* Excerpted passage:
*** Block opens ***

Kheish is a daemon-first agent runtime. Instead of embedding an agent loop inside a single process, it treats the daemon as the source of truth for execution state, orchestration, approvals, and external integrations. Clients interact with Kheish over HTTP and Server-Sent Events. A CLI, webhook, Slack bot, Telegram bot, or another service can all target the same daemon and the same long-lived session.

Product model

Kheish is built around a small set of persistent runtime objects:
  • Personas are daemon-managed mutable instruction records that future sessions can bind.
  • Sessions are durable units of work backed by an append-only journal and optional checkpoints.
  • Runs are concrete executions triggered by input, approvals, user-question answers, schedules, or mailbox activity.
  • Playbooks are immutable, digest-covered procedure manifests with separate release state.
  • Flows are daemon-owned projections that correlate one Playbook version to normal sessions, runs, approvals, agents, and evidence.
  • Projects are daemon-owned coordination resources that bind durable membership, linked channels, and project tasks over multiple sessions.
  • Project tasks are daemon-owned work items that can own assignment, dependencies, discussion threads, and one latest associated run.
  • Channels are daemon-owned public conversation spaces backed by their own durable message and reaction log.
  • Routes are daemon-owned execution identities that bind one route_id, one default/current model, and one auth_ref.

*** Block closes ***

* Records taken from a dataset:

*** Block opens ***

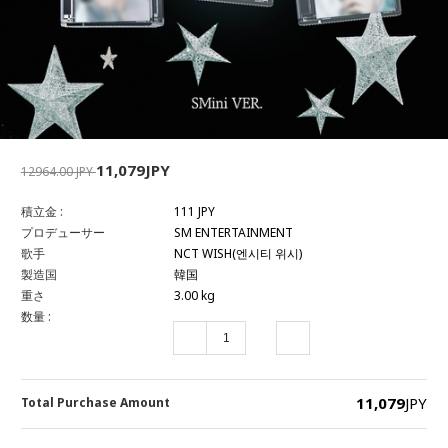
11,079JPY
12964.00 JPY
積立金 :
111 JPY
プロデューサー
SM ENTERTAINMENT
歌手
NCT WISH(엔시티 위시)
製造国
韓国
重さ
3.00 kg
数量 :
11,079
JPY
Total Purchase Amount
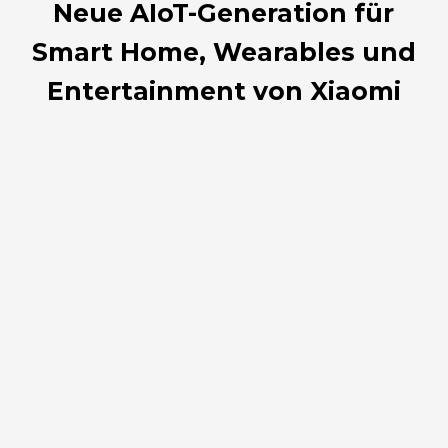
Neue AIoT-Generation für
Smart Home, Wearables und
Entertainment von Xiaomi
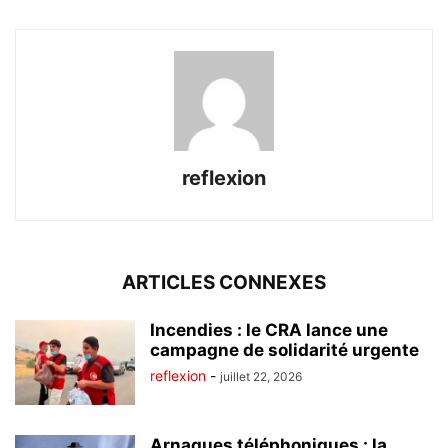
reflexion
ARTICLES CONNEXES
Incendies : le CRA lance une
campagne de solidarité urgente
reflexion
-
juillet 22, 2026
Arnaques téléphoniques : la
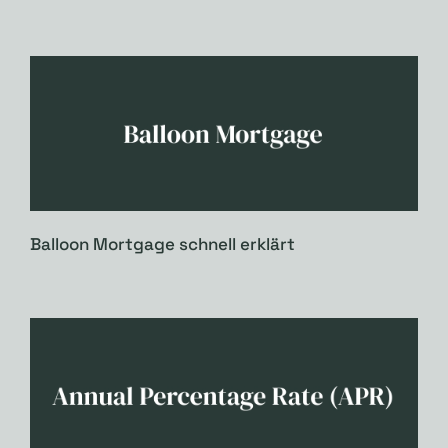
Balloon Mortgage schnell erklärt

*** Block closes ***
*** Block opens ***

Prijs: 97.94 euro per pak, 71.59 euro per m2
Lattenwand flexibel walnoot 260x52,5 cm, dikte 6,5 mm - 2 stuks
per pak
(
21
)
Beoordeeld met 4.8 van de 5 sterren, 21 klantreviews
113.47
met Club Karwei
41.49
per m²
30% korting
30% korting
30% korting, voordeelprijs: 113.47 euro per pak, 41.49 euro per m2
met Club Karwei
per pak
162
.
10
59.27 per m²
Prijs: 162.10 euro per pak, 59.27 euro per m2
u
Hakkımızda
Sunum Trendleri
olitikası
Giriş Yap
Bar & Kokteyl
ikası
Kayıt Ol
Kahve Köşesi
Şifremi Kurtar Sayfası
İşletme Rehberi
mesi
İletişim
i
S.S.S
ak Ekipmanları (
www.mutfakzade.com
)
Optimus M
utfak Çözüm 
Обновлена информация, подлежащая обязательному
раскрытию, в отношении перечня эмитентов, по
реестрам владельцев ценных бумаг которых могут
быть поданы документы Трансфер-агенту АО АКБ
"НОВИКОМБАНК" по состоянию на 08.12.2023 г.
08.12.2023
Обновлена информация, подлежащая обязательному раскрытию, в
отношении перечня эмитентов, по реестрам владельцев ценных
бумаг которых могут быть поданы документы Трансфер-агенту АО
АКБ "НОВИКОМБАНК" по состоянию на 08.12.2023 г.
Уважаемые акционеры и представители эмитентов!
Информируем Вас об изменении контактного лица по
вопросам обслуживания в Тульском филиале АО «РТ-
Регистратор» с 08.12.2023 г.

*** Block closes ***

* Instruction 1:
According to the Kheish text, how do clients interact with Kheish?
* Instruction 2:
In the records, begin at the line that has "Neue AIoT-Generation für" and stop after the line that has "Balloon Mortgage schnell erklärt". Switch "reflexion" to "analyse" in those lines, change nothing else, and give back only them, please leaving the pictures out.
The records have no connection to the text.

* Answer section 1:
Over HTTP and Server-Sent Events.

* Answer section 2:
Neue AIoT-Generation für
Smart Home, Wearables und
Entertainment von Xiaomi
analyse
ARTICLES CONNEXES
Incendies : le CRA lance une
campagne de solidarité urgente
analyse
-
juillet 22, 2026
Arnaques téléphoniques : la
Balloon Mortgage schnell erklärt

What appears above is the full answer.